■ **Exercise description**:
Render the lines of each entry below as a numbered list, omitting any blank lines.

■ **Extracted entries**:

[Start of section]

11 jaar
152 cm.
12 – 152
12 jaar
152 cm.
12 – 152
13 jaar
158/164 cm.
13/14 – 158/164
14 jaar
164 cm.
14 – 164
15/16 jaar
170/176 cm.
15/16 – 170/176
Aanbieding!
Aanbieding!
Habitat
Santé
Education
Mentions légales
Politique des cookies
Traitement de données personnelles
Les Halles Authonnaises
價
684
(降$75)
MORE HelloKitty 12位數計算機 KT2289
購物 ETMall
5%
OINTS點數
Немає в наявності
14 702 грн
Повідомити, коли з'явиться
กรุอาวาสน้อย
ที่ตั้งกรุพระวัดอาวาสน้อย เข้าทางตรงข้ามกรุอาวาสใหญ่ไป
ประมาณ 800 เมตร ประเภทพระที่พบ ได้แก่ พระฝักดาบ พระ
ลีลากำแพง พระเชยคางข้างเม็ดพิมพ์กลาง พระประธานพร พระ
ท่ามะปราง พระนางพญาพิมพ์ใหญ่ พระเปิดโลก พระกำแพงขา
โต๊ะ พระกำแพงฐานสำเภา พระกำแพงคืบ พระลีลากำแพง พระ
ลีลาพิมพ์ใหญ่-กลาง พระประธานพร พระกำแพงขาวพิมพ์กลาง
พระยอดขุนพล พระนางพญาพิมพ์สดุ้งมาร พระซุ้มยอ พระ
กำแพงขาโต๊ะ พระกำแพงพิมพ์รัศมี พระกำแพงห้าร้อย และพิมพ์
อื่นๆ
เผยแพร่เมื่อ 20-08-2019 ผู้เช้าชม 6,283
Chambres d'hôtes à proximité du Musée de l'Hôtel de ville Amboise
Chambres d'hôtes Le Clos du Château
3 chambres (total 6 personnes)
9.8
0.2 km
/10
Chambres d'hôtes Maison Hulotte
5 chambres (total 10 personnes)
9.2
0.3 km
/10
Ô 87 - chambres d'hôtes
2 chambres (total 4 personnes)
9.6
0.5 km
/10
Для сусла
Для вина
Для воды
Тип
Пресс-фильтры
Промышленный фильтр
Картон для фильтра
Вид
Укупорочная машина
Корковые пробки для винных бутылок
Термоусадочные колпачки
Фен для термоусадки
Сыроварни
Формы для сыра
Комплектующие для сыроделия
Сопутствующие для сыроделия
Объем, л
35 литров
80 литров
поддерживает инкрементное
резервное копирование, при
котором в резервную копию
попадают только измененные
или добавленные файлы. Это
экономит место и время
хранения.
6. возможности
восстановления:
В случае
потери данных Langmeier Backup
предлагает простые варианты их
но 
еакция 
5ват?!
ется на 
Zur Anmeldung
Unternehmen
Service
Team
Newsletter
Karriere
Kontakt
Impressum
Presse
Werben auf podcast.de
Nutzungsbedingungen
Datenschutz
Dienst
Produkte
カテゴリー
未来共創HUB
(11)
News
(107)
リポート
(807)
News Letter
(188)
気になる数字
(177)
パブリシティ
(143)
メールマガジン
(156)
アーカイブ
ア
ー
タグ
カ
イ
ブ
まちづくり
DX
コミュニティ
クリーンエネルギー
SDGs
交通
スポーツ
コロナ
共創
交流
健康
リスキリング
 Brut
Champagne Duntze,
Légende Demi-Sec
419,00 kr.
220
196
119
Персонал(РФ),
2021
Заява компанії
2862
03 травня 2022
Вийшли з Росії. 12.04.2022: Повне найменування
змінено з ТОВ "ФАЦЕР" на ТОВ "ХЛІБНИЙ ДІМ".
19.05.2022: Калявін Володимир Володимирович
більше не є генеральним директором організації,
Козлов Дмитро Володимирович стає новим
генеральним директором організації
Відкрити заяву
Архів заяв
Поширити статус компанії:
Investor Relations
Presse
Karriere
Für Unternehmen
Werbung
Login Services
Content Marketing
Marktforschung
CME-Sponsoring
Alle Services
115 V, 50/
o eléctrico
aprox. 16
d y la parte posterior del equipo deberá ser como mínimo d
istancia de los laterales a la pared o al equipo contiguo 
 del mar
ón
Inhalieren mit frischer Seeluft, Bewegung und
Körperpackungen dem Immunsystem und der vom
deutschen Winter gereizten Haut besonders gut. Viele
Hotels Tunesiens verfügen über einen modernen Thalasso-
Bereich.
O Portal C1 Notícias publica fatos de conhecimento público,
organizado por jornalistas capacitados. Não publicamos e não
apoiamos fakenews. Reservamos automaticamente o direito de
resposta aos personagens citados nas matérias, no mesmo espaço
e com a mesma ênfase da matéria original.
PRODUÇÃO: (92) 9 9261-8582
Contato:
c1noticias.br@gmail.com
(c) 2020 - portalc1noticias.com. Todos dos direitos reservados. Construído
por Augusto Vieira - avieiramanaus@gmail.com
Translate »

[End of section]

■ **Answer space**:
1. 11 jaar
2. 152 cm.
3. 12 – 152
4. 12 jaar
5. 152 cm.
6. 12 – 152
7. 13 jaar
8. 158/164 cm.
9. 13/14 – 158/164
10. 14 jaar
11. 164 cm.
12. 14 – 164
13. 15/16 jaar
14. 170/176 cm.
15. 15/16 – 170/176
16. Aanbieding!
17. Aanbieding!
18. Habitat
19. Santé
20. Education
21. Mentions légales
22. Politique des cookies
23. Traitement de données personnelles
24. Les Halles Authonnaises
25. 價
26. 684
27. (降$75)
28. MORE HelloKitty 12位數計算機 KT2289
29. 購物 ETMall
30. 5%
31. OINTS點數
32. Немає в наявності
33. 14 702 грн
34. Повідомити, коли з'явиться
35. กรุอาวาสน้อย
36. ที่ตั้งกรุพระวัดอาวาสน้อย เข้าทางตรงข้ามกรุอาวาสใหญ่ไป
37. ประมาณ 800 เมตร ประเภทพระที่พบ ได้แก่ พระฝักดาบ พระ
38. ลีลากำแพง พระเชยคางข้างเม็ดพิมพ์กลาง พระประธานพร พระ
39. ท่ามะปราง พระนางพญาพิมพ์ใหญ่ พระเปิดโลก พระกำแพงขา
40. โต๊ะ พระกำแพงฐานสำเภา พระกำแพงคืบ พระลีลากำแพง พระ
41. ลีลาพิมพ์ใหญ่-กลาง พระประธานพร พระกำแพงขาวพิมพ์กลาง
42. พระยอดขุนพล พระนางพญาพิมพ์สดุ้งมาร พระซุ้มยอ พระ
43. กำแพงขาโต๊ะ พระกำแพงพิมพ์รัศมี พระกำแพงห้าร้อย และพิมพ์
44. อื่นๆ
45. เผยแพร่เมื่อ 20-08-2019 ผู้เช้าชม 6,283
46. Chambres d'hôtes à proximité du Musée de l'Hôtel de ville Amboise
47. Chambres d'hôtes Le Clos du Château
48. 3 chambres (total 6 personnes)
49. 9.8
50. 0.2 km
51. /10
52. Chambres d'hôtes Maison Hulotte
53. 5 chambres (total 10 personnes)
54. 9.2
55. 0.3 km
56. /10
57. Ô 87 - chambres d'hôtes
58. 2 chambres (total 4 personnes)
59. 9.6
60. 0.5 km
61. /10
62. Для сусла
63. Для вина
64. Для воды
65. Тип
66. Пресс-фильтры
67. Промышленный фильтр
68. Картон для фильтра
69. Вид
70. Укупорочная машина
71. Корковые пробки для винных бутылок
72. Термоусадочные колпачки
73. Фен для термоусадки
74. Сыроварни
75. Формы для сыра
76. Комплектующие для сыроделия
77. Сопутствующие для сыроделия
78. Объем, л
79. 35 литров
80. 80 литров
81. поддерживает инкрементное
82. резервное копирование, при
83. котором в резервную копию
84. попадают только измененные
85. или добавленные файлы. Это
86. экономит место и время
87. хранения.
88. 6. возможности
89. восстановления:
90. В случае
91. потери данных Langmeier Backup
92. предлагает простые варианты их
93. но 
94. еакция 
95. 5ват?!
96. ется на 
97. Zur Anmeldung
98. Unternehmen
99. Service
100. Team
101. Newsletter
102. Karriere
103. Kontakt
104. Impressum
105. Presse
106. Werben auf podcast.de
107. Nutzungsbedingungen
108. Datenschutz
109. Dienst
110. Produkte
111. カテゴリー
112. 未来共創HUB
113. (11)
114. News
115. (107)
116. リポート
117. (807)
118. News Letter
119. (188)
120. 気になる数字
121. (177)
122. パブリシティ
123. (143)
124. メールマガジン
125. (156)
126. アーカイブ
127. ア
128. ー
129. タグ
130. カ
131. イ
132. ブ
133. まちづくり
134. DX
135. コミュニティ
136. クリーンエネルギー
137. SDGs
138. 交通
139. スポーツ
140. コロナ
141. 共創
142. 交流
143. 健康
144. リスキリング
145.  Brut
146. Champagne Duntze,
147. Légende Demi-Sec
148. 419,00 kr.
149. 220
150. 196
151. 119
152. Персонал(РФ),
153. 2021
154. Заява компанії
155. 2862
156. 03 травня 2022
157. Вийшли з Росії. 12.04.2022: Повне найменування
158. змінено з ТОВ "ФАЦЕР" на ТОВ "ХЛІБНИЙ ДІМ".
159. 19.05.2022: Калявін Володимир Володимирович
160. більше не є генеральним директором організації,
161. Козлов Дмитро Володимирович стає новим
162. генеральним директором організації
163. Відкрити заяву
164. Архів заяв
165. Поширити статус компанії:
166. Investor Relations
167. Presse
168. Karriere
169. Für Unternehmen
170. Werbung
171. Login Services
172. Content Marketing
173. Marktforschung
174. CME-Sponsoring
175. Alle Services
176. 115 V, 50/
177. o eléctrico
178. aprox. 16
179. d y la parte posterior del equipo deberá ser como mínimo d
180. istancia de los laterales a la pared o al equipo contiguo 
181.  del mar
182. ón
183. Inhalieren mit frischer Seeluft, Bewegung und
184. Körperpackungen dem Immunsystem und der vom
185. deutschen Winter gereizten Haut besonders gut. Viele
186. Hotels Tunesiens verfügen über einen modernen Thalasso-
187. Bereich.
188. O Portal C1 Notícias publica fatos de conhecimento público,
189. organizado por jornalistas capacitados. Não publicamos e não
190. apoiamos fakenews. Reservamos automaticamente o direito de
191. resposta aos personagens citados nas matérias, no mesmo espaço
192. e com a mesma ênfase da matéria original.
193. PRODUÇÃO: (92) 9 9261-8582
194. Contato:
195. c1noticias.br@gmail.com
196. (c) 2020 - portalc1noticias.com. Todos dos direitos reservados. Construído
197. por Augusto Vieira - avieiramanaus@gmail.com
198. Translate »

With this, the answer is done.